***** Material for this exercise *****
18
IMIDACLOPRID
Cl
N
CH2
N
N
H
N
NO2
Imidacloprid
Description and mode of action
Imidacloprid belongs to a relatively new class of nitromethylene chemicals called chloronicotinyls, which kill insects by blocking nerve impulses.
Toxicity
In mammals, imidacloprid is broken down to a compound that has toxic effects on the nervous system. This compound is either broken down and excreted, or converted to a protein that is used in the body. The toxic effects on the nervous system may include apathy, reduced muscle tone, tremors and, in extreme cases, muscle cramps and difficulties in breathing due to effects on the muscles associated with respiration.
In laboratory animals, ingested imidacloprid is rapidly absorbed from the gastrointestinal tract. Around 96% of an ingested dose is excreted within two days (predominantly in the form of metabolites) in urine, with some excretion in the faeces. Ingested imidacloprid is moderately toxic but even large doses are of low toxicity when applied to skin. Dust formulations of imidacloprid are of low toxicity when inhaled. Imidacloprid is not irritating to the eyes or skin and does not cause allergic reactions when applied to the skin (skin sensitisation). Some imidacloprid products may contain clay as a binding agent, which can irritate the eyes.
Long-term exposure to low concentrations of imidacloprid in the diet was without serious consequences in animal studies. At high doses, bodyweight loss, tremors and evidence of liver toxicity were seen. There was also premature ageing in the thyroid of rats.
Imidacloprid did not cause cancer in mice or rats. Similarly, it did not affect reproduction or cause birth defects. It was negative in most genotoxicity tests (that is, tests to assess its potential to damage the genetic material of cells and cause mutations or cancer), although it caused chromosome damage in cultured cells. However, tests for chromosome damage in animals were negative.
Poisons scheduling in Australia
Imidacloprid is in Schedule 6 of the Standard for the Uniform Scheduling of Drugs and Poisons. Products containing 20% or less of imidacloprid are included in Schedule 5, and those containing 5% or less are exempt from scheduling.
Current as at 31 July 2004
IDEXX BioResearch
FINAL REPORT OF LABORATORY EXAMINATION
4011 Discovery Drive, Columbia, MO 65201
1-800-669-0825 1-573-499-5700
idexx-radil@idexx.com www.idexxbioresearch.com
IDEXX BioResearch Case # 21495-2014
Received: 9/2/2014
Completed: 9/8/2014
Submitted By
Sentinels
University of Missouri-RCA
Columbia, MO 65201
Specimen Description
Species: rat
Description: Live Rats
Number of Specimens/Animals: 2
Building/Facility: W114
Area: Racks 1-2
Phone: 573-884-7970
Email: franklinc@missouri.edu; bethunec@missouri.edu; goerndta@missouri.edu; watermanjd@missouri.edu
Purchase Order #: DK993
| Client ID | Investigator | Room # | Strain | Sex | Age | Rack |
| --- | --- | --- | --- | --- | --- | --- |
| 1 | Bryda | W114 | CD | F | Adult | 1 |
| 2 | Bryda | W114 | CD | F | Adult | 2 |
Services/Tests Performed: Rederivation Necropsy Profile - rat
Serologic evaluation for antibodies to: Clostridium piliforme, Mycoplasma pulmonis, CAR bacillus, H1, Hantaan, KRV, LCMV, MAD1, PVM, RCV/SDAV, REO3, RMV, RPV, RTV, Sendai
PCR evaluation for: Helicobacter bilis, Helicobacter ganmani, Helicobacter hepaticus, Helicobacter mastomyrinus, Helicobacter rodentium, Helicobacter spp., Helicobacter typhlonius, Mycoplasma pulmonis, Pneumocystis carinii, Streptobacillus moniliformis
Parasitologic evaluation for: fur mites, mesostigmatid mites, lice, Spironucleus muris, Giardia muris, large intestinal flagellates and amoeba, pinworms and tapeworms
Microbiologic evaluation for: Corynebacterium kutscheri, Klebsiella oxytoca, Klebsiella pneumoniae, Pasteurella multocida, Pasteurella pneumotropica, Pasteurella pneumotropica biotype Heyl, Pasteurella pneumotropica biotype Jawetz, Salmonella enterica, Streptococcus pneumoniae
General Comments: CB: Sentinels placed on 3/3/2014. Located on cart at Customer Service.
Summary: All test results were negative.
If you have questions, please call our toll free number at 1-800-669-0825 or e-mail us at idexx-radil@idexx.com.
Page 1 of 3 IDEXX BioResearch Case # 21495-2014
*****
» **What is being asked**: Go through the entries and return each line where the word "were" occurs.

» **Response to this exercise**:
Long-term exposure to low concentrations of imidacloprid in the diet was without serious consequences in animal studies. At high doses, bodyweight loss, tremors and evidence of liver toxicity were seen. There was also premature ageing in the thyroid of rats.
Imidacloprid did not cause cancer in mice or rats. Similarly, it did not affect reproduction or cause birth defects. It was negative in most genotoxicity tests (that is, tests to assess its potential to damage the genetic material of cells and cause mutations or cancer), although it caused chromosome damage in cultured cells. However, tests for chromosome damage in animals were negative.
Summary: All test results were negative.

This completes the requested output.